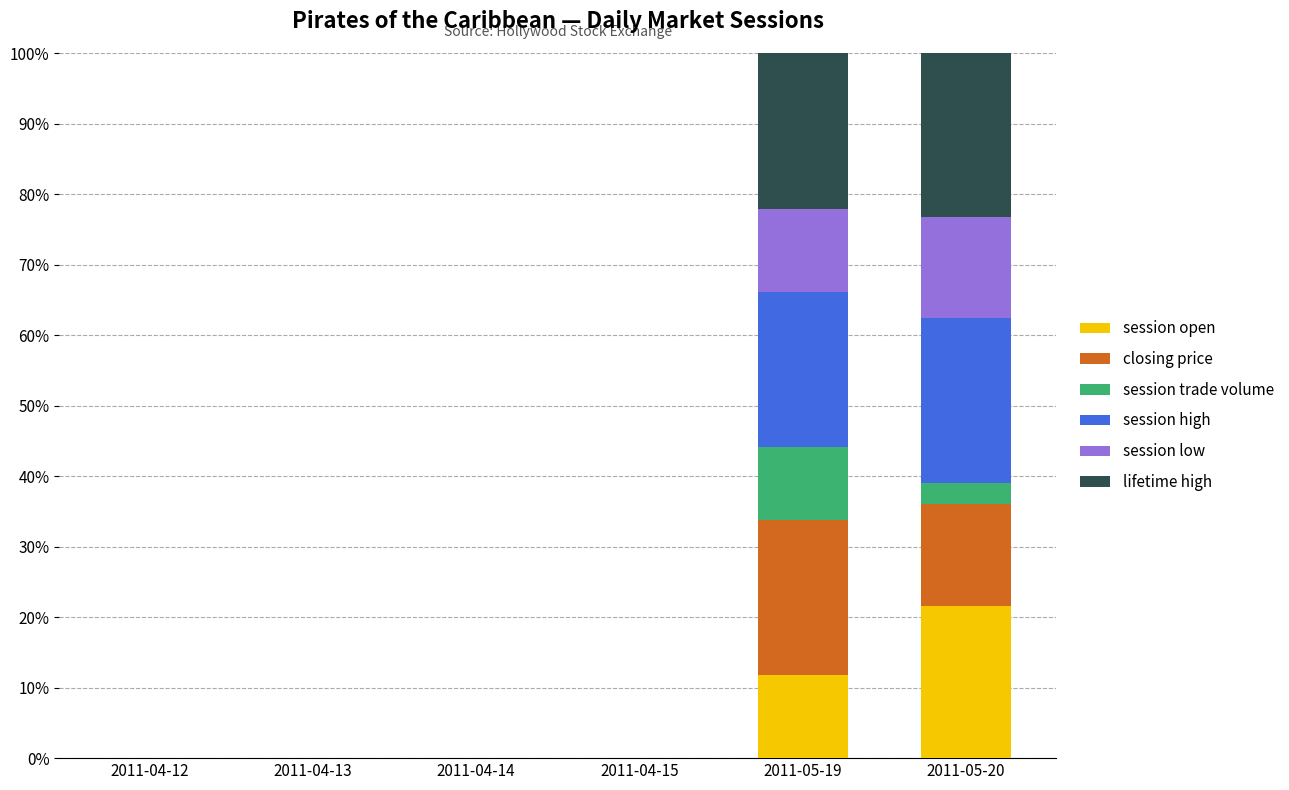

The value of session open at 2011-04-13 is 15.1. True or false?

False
______________________________
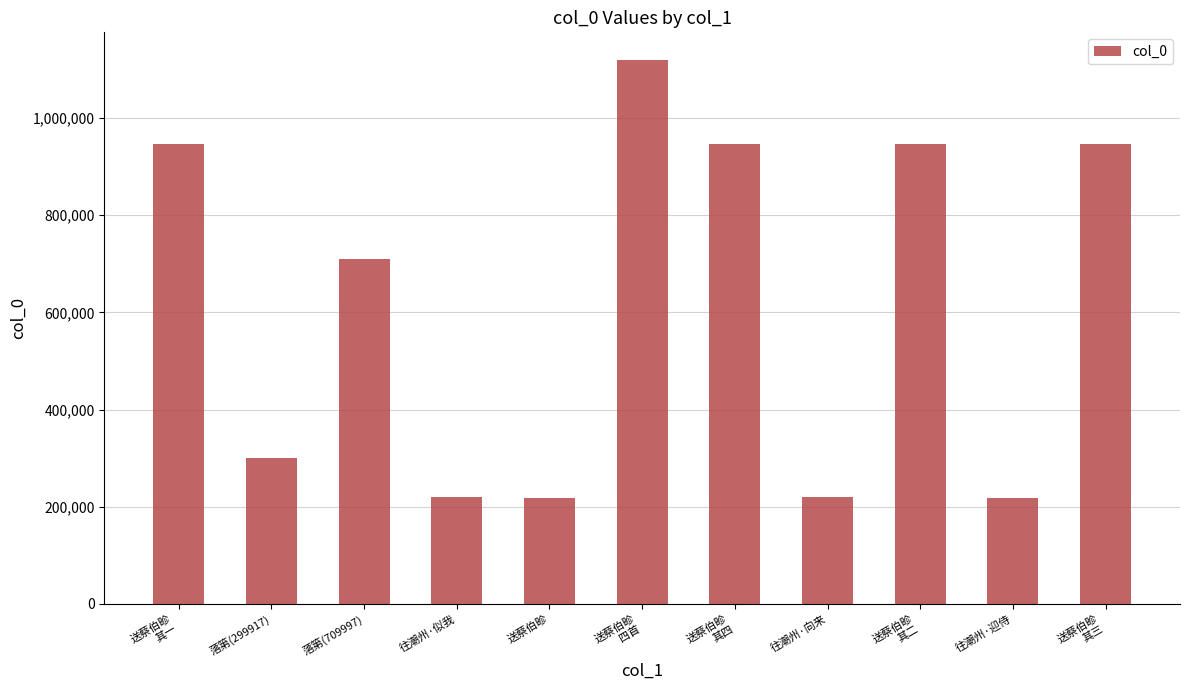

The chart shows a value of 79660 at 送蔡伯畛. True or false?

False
______________________________
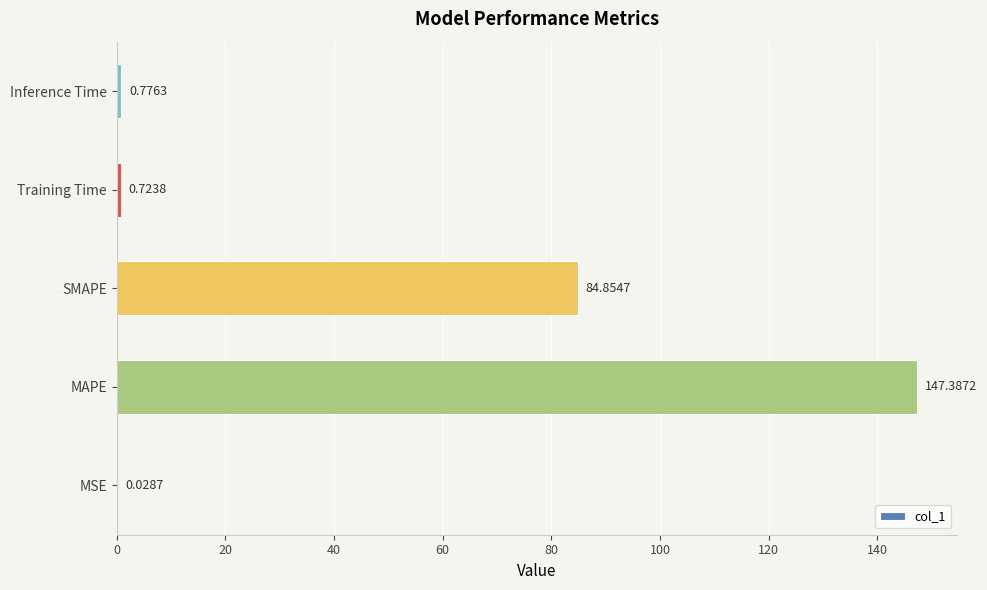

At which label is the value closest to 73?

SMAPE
______________________________
[Task goal]: Find each line in the records above that contains the word "value", and copy those lines.

[Finished exercise]:
The value of session open at 2011-04-13 is 15.1. True or false?
The chart shows a value of 79660 at 送蔡伯畛. True or false?
At which label is the value closest to 73?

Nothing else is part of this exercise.